Será apropriado dizer que António Júlio Darte salvou coisas que ficaram foram de campo, consagrando-as no palco mudo da imagem fotográfica, dando-lhes uma importância que no filme escapa ao espectador? Veja-se a dália tombada, o palco vazio do concerto, a sala sem alunos ao fim da tarde. “Estive sempre integrado na equipa e passei muitos dias sem fotografar, apenas a ver. O tempo de rodagem foi grande com uma equipa técnica enorme. Houve dias em que não tirei uma única fotografia. Também não revelei o dispositivo do cinema. Não se vê o projector, o reflector.
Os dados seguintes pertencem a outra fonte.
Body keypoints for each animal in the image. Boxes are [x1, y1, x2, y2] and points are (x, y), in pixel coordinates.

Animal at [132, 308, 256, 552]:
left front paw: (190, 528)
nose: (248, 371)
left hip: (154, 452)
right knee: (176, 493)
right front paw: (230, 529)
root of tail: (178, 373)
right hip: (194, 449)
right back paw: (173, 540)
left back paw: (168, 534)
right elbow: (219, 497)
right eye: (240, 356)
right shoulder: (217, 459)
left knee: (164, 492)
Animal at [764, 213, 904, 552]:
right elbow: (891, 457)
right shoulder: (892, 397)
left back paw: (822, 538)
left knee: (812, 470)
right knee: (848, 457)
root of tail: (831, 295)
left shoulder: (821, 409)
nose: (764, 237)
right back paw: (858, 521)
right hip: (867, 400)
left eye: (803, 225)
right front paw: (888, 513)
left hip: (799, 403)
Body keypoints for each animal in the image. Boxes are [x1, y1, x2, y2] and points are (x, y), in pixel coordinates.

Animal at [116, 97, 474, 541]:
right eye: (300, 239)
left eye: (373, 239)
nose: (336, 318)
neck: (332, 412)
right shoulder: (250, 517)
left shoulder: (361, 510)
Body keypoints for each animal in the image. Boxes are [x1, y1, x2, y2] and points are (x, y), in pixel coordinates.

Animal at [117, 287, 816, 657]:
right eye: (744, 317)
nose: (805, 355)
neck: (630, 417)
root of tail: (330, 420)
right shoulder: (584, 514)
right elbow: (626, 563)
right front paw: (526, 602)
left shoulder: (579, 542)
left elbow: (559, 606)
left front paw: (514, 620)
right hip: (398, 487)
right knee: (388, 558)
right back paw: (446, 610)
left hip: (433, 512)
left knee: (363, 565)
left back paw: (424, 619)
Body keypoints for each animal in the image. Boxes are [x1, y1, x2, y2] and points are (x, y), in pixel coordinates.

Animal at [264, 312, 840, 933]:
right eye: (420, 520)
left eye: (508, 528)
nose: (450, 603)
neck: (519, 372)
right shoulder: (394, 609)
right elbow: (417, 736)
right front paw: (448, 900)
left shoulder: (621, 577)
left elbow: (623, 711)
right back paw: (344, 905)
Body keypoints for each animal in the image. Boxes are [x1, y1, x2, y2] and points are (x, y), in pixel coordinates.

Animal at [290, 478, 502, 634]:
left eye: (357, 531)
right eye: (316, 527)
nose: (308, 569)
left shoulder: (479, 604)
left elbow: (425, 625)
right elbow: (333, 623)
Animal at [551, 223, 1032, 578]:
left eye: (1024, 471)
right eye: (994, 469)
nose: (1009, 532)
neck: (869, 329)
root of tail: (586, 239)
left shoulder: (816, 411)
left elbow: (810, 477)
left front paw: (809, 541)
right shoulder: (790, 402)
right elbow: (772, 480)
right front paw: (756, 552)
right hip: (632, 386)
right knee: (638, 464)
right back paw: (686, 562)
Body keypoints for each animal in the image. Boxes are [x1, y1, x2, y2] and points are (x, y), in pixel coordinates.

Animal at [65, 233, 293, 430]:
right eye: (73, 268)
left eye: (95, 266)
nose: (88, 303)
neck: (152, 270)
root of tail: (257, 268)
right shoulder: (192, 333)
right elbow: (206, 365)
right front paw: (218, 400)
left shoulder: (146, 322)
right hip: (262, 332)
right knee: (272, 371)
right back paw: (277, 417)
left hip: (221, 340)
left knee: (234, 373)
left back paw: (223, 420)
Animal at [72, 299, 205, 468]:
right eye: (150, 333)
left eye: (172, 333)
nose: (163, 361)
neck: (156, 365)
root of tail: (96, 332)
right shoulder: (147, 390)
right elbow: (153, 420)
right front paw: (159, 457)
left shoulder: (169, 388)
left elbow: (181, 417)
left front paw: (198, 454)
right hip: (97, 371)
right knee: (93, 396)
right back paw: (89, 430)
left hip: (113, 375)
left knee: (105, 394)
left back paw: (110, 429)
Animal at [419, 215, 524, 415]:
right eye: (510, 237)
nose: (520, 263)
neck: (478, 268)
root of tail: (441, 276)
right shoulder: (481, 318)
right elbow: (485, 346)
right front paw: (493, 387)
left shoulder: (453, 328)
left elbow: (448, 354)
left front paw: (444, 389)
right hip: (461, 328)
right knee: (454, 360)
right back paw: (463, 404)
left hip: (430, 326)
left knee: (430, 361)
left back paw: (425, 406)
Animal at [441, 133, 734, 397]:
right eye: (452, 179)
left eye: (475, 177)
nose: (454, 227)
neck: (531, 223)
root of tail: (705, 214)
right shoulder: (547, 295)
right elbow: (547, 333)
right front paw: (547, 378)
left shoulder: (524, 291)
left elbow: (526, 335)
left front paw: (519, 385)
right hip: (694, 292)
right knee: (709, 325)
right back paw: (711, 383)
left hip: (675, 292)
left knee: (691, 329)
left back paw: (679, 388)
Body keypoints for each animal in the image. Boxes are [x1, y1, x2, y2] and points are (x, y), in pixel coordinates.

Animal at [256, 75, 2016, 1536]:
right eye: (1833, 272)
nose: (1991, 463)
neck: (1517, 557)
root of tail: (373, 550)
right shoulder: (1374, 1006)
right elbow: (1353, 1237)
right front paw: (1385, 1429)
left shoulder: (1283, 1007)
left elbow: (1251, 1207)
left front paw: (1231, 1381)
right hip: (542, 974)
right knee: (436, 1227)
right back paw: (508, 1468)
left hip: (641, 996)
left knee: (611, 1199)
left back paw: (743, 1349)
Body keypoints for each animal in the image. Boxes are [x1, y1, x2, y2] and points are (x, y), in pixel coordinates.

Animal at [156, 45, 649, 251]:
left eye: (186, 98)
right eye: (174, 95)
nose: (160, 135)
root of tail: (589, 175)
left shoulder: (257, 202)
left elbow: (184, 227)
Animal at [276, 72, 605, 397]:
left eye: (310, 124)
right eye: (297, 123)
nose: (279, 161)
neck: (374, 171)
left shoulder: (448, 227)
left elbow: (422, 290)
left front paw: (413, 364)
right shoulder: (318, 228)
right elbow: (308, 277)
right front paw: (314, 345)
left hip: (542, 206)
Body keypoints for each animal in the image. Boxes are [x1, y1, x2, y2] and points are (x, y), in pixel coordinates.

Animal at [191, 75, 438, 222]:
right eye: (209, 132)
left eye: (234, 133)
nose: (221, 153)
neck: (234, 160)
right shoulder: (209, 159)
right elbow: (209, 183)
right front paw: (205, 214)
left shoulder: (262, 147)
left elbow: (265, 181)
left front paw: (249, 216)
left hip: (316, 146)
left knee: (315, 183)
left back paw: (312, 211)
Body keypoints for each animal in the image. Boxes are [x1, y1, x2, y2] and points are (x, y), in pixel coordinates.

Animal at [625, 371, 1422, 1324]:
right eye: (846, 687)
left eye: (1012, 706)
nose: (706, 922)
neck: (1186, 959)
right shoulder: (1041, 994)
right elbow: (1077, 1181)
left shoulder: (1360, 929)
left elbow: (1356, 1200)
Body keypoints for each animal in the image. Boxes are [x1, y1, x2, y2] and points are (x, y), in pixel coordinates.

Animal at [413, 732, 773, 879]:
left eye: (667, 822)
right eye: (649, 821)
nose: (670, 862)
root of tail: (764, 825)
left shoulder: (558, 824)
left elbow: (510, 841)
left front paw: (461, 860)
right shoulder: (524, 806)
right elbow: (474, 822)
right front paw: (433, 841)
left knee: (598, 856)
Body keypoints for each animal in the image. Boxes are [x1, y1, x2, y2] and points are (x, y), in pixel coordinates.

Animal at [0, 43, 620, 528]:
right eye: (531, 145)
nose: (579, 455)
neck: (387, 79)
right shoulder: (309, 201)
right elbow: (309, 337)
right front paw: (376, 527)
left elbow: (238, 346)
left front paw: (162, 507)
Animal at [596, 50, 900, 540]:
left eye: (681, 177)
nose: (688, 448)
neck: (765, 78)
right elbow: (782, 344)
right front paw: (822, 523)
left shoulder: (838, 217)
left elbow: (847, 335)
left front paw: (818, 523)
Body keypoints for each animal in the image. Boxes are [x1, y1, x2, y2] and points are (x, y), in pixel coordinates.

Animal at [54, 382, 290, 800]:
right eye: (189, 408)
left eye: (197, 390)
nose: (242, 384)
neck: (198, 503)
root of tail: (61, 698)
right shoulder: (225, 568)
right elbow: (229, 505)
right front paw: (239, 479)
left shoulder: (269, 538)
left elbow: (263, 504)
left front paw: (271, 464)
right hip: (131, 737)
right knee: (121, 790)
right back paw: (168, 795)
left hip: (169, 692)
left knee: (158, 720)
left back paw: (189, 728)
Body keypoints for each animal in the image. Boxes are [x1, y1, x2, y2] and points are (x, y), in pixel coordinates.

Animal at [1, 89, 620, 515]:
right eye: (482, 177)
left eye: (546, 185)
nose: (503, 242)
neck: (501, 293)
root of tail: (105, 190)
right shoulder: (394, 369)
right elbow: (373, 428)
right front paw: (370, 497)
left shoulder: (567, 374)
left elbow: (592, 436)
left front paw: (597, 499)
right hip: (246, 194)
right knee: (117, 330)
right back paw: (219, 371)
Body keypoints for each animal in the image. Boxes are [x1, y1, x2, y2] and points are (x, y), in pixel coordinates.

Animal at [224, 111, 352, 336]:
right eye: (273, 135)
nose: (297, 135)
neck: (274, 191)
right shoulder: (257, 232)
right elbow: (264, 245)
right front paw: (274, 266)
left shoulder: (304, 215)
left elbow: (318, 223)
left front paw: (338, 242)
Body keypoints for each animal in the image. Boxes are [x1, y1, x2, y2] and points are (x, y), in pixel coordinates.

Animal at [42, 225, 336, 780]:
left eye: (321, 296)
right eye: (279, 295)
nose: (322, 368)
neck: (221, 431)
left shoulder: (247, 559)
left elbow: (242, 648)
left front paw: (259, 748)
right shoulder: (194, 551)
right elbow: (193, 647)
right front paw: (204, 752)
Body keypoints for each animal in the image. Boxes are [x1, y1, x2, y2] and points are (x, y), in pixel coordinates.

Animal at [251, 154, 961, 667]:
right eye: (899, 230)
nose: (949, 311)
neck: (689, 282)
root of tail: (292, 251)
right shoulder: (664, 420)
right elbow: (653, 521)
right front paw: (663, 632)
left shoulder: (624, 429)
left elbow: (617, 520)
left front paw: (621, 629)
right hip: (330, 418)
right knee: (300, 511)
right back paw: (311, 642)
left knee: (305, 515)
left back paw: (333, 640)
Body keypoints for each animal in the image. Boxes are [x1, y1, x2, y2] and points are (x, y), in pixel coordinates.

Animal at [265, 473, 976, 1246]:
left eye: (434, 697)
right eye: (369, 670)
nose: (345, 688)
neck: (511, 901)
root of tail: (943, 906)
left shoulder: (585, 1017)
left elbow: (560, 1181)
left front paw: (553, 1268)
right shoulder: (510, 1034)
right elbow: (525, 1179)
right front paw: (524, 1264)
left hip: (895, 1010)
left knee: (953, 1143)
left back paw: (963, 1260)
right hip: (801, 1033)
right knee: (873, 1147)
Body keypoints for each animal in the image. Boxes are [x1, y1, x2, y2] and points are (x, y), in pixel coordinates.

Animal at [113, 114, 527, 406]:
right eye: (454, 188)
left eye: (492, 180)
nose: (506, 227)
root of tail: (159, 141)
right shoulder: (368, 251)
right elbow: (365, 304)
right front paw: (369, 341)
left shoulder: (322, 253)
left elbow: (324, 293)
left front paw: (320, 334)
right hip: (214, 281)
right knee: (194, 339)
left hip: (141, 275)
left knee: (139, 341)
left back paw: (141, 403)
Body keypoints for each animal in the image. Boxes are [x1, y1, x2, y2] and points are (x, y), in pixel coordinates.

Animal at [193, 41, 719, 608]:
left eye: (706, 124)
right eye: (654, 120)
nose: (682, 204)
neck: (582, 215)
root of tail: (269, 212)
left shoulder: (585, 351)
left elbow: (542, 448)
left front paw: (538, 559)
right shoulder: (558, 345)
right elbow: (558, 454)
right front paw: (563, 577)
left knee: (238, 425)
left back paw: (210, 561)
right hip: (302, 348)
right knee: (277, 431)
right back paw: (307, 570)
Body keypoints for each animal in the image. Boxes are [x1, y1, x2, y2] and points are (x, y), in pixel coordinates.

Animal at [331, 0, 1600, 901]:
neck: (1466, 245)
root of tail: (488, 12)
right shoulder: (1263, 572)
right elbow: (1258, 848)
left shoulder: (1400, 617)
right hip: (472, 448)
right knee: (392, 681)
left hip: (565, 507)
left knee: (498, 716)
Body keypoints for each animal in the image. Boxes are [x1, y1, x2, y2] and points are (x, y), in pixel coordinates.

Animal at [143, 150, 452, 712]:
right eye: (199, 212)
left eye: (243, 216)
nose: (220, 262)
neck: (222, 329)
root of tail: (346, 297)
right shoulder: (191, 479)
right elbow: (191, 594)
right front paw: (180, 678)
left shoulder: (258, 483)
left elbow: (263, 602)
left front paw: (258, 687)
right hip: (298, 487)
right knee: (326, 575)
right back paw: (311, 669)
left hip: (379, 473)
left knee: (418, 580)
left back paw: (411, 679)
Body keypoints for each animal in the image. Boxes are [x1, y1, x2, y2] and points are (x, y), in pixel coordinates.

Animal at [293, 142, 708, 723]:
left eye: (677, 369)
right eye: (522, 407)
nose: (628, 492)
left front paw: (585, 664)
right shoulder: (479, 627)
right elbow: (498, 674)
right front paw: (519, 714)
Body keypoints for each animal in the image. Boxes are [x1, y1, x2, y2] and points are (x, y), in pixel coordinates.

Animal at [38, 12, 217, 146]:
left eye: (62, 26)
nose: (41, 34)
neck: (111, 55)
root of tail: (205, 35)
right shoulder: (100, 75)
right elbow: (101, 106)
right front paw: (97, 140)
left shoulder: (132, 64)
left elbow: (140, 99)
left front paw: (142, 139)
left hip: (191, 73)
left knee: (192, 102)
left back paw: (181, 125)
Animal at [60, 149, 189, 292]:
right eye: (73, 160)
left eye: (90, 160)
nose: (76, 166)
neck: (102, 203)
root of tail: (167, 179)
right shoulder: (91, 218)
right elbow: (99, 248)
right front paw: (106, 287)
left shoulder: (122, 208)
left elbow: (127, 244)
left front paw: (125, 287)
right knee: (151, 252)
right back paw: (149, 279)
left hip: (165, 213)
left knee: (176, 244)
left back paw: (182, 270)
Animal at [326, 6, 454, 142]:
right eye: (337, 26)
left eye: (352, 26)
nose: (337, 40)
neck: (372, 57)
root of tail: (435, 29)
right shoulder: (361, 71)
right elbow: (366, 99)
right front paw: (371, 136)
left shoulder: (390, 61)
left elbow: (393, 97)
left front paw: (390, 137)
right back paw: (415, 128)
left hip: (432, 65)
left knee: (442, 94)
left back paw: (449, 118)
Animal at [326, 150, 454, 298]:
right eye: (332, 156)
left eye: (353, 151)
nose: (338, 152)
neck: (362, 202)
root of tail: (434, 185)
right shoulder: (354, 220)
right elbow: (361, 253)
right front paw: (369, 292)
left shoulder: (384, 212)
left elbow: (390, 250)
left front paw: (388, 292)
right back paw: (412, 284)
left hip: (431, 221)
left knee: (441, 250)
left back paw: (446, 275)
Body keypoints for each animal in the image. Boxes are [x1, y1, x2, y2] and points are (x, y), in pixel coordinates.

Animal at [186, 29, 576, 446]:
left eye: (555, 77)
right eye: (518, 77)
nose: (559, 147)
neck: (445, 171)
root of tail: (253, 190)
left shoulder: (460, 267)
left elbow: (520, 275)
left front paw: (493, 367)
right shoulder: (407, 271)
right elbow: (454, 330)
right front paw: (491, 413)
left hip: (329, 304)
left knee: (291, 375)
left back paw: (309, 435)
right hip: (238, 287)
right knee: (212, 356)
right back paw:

No fundo, foi quase como entrar num território de ficção, fotografando-o como se fosse real, para o tornar ficção outra vez. Há coisa que reconhecemos do filme e outras que não”.

Resumindo, estamos definitivamente no universo de António Júlio Duarte, com o seu ponto de vista, o seu tempo, o olhar que construiu com os actores. “Foi uma relação de grande aceitação, de grande cumplicidade. Uma óptima experiencia. Num filme, vives uma vida diferente durante um tempo muito grande, como se tivesse mudado de família. Estive rodeado de pessoas que trabalhavam para um projecto comum, quando a fotografia é um trabalho solitário, que se faz sozinho”. Estas condições ajudaram o artista a afastar-se do filme, mas não completamente. Mesmo depois do trabalho de selecção realizado com André Príncipe e José Pedro Cortes, da Pierre von Kleist, uma ligação permanece entre os dois objectos. “O livro existe separado do filme, mas quis sempre que não houvesse um corte, até por uma questão de justiça em relação aos actores. Se não tivermos alguma referência ao filme ao ver o livro, não sabemos o que estamos a ver”. E o que estamos a ver? “Os próprios actores, pessoas novas, cheias de vontade de viver”, insiste António Júlio Duarte, “que estão nessa fronteira entre aquilo que estão a representar e a aquilo que são”. Numa das fotografias de Ensaio, vê-se uma sala de aula vazia enquanto no exterior se nota a presença de palmeiras.  Para o artista, é uma imagem emblemática da experiência da adolescência.  “Essa sala é espaço onde não queres estar, de onde queres fugir. Acho que isso é uma sensação intemporal, por mais que mudem os tempos”. Foi esse estado existencial e generoso que António Júlio Duarte iluminou dentro e fora, perto e longe de Colo.